[Saved entries]
• • • •
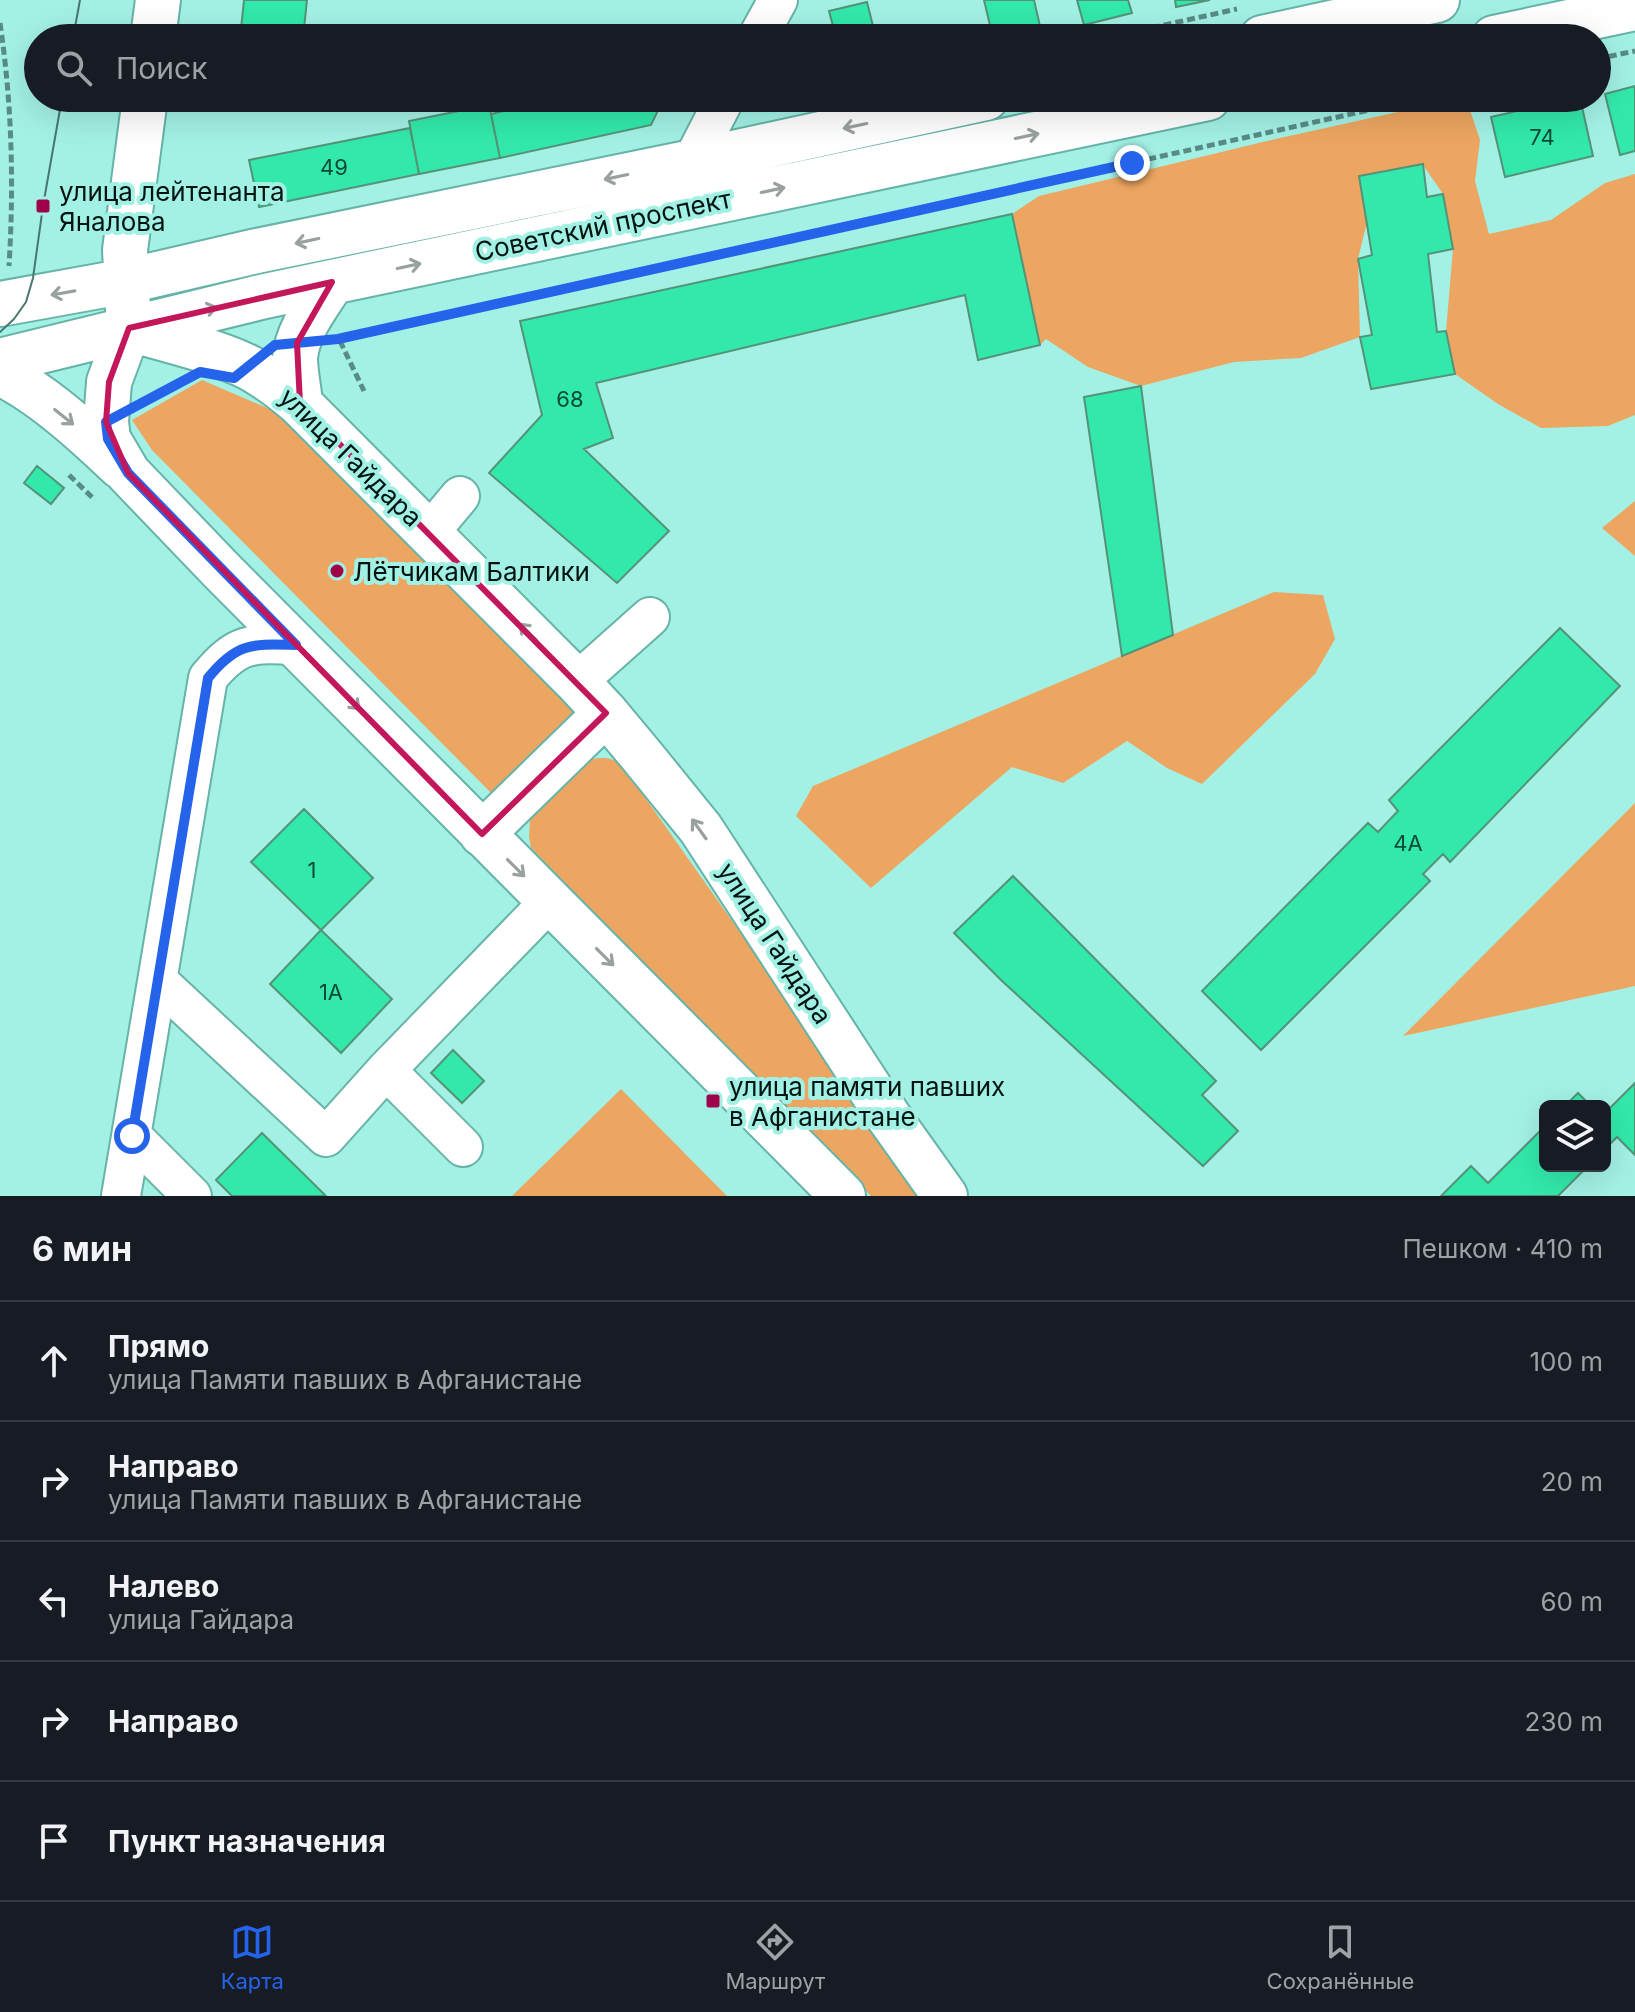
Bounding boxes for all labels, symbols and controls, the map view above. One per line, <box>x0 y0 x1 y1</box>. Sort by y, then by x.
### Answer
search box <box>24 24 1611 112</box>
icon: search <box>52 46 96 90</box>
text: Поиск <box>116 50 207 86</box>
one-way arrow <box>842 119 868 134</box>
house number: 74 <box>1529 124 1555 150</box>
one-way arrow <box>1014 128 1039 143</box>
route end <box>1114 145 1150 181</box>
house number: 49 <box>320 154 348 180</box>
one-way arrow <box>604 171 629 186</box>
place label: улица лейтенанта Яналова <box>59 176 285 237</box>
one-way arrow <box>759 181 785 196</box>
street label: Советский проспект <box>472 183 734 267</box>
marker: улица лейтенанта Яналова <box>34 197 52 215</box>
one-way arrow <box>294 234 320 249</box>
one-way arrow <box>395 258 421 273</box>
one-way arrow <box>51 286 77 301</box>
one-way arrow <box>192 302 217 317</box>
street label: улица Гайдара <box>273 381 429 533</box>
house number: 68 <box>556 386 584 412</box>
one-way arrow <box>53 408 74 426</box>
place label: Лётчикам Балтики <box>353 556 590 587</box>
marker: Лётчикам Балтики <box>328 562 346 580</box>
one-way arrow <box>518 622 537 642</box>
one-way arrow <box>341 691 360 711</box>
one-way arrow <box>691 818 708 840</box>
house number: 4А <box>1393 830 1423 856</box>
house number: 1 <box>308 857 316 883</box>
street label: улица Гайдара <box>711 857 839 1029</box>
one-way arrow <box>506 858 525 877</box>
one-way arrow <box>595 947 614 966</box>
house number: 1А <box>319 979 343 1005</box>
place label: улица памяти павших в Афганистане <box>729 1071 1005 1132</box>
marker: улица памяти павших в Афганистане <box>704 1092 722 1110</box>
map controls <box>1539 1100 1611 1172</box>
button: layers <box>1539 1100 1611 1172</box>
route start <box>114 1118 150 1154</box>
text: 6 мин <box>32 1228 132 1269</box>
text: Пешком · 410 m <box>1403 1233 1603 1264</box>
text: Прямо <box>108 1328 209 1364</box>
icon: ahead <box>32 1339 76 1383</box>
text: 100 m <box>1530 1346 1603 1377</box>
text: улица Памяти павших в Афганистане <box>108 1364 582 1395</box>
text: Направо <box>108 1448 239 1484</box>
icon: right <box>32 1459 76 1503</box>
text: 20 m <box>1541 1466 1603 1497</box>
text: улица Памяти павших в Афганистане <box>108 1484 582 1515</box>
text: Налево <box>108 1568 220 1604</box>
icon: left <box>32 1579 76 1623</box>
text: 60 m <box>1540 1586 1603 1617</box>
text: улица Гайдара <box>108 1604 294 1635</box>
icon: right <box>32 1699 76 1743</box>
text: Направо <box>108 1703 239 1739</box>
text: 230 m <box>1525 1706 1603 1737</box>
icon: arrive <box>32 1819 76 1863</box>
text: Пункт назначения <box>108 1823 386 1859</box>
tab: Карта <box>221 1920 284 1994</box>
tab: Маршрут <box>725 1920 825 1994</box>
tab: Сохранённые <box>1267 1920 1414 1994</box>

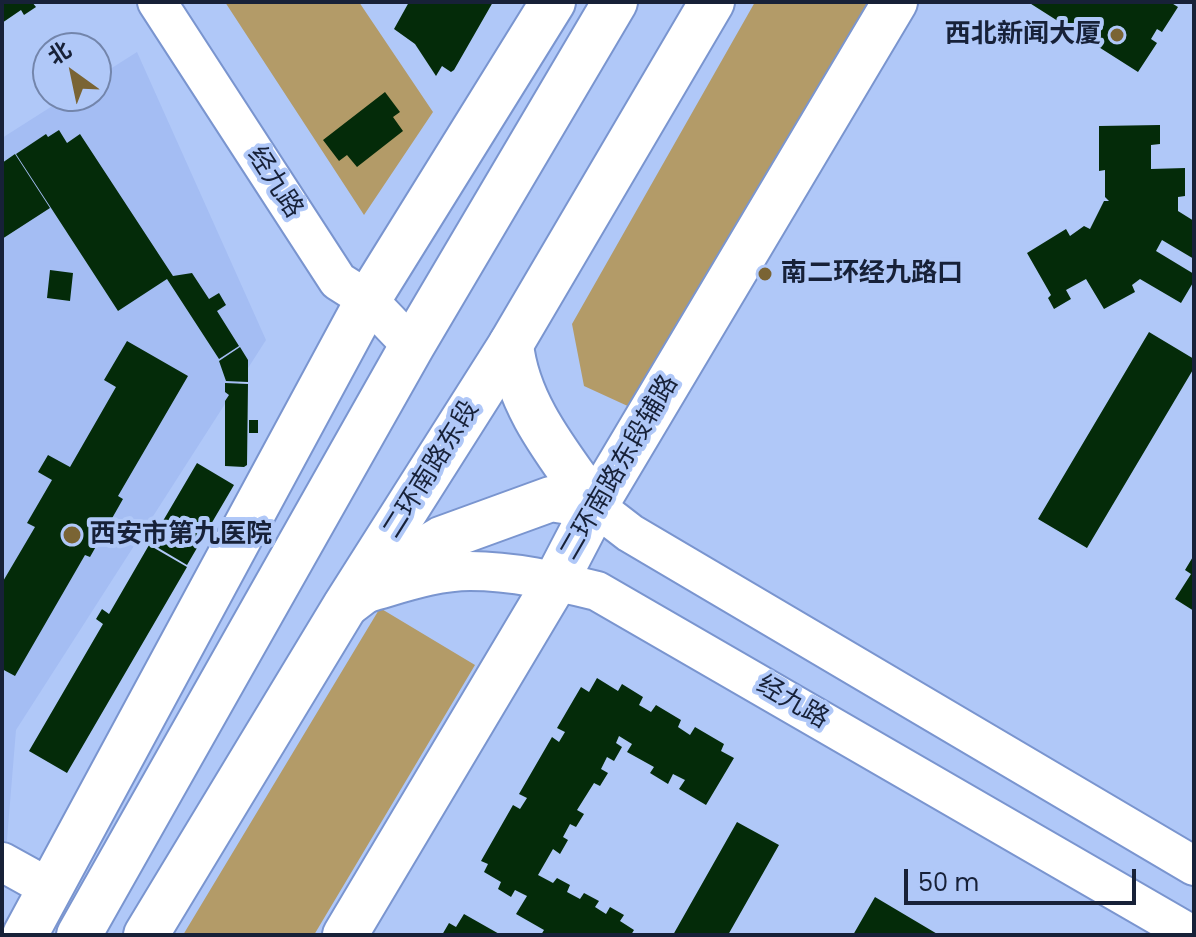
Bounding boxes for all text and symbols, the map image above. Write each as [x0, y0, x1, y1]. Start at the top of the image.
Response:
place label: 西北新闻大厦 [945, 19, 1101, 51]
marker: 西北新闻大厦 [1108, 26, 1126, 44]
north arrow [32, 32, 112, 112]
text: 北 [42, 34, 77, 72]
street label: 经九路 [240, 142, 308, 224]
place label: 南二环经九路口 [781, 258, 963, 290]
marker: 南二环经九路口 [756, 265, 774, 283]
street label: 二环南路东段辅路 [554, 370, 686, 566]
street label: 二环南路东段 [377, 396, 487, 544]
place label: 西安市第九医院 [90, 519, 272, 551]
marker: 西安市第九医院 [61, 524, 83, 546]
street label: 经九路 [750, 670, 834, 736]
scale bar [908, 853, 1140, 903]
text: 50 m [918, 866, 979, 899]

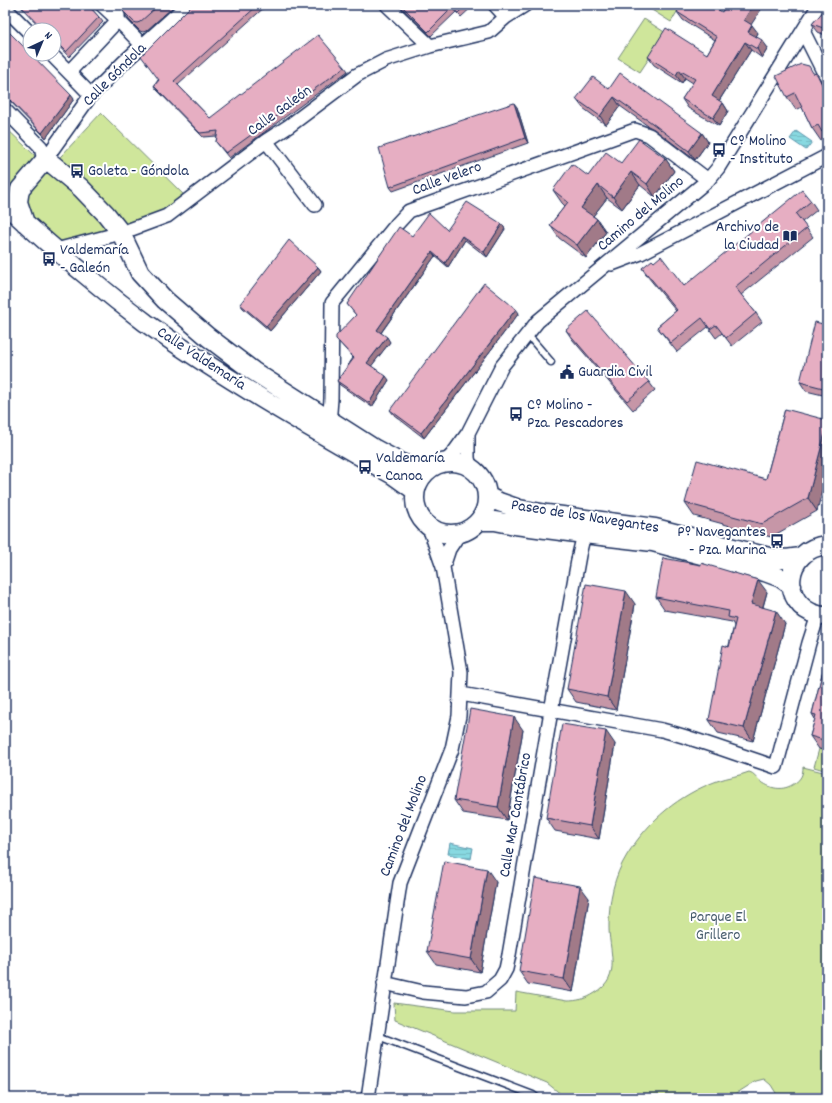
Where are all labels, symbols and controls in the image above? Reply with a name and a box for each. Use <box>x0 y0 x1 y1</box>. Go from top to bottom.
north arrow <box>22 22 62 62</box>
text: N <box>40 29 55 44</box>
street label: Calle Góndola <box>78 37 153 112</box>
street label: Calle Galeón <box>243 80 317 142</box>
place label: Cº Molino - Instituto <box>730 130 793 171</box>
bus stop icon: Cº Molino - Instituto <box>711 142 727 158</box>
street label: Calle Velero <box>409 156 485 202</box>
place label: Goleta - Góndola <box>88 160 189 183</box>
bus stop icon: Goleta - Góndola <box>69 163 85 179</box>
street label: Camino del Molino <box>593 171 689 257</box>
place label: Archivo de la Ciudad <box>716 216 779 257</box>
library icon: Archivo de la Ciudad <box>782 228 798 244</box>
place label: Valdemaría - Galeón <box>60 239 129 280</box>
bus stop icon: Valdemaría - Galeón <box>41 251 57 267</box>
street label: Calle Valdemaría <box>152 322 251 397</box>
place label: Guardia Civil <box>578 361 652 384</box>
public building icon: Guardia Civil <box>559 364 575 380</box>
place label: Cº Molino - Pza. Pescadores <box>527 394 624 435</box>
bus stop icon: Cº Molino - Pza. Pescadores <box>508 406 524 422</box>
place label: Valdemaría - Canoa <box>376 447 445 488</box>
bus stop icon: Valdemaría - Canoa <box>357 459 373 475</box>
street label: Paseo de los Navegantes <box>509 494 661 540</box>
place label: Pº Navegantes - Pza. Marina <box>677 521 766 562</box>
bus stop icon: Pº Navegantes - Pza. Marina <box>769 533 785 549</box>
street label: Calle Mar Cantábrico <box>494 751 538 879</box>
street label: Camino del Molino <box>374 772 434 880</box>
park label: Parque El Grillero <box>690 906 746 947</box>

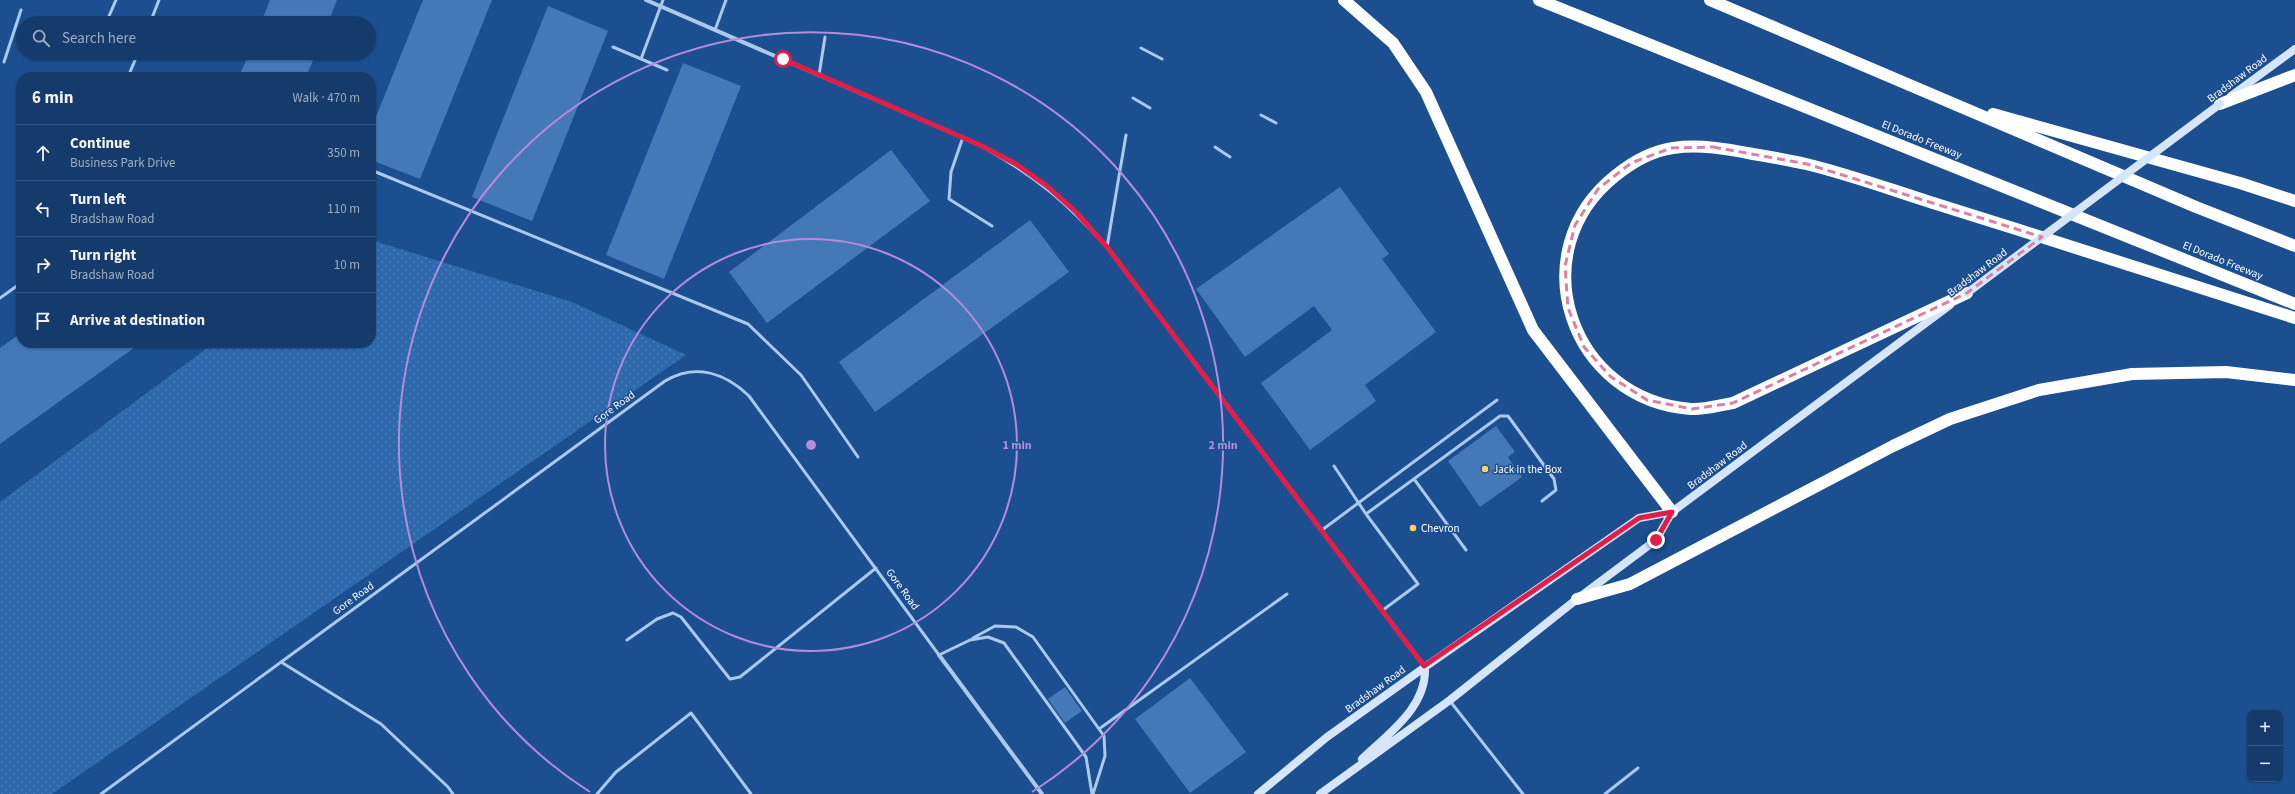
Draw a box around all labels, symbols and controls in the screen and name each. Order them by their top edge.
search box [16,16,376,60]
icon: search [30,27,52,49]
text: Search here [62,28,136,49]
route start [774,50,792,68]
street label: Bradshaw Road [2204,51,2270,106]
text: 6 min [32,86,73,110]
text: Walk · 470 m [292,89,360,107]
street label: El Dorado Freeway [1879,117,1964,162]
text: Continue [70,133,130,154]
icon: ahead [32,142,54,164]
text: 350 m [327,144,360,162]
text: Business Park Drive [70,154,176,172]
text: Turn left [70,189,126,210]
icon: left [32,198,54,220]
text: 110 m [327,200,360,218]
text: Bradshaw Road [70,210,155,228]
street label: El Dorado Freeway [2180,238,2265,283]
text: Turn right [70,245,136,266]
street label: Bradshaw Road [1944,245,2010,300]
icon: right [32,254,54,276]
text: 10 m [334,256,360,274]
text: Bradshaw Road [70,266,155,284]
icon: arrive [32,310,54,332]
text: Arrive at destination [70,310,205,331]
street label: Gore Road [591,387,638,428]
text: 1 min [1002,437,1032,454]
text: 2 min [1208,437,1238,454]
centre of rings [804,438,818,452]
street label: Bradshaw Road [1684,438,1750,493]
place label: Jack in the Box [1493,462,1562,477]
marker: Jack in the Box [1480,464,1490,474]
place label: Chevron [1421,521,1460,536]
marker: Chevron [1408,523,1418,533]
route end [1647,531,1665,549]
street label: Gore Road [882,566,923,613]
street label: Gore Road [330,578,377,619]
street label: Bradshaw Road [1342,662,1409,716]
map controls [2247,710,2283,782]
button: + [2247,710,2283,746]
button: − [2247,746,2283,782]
• • • •
• [Task to carry out]: Only a number should come back: the count of lines above that include "Гайдара".

• [Output for this task]: 3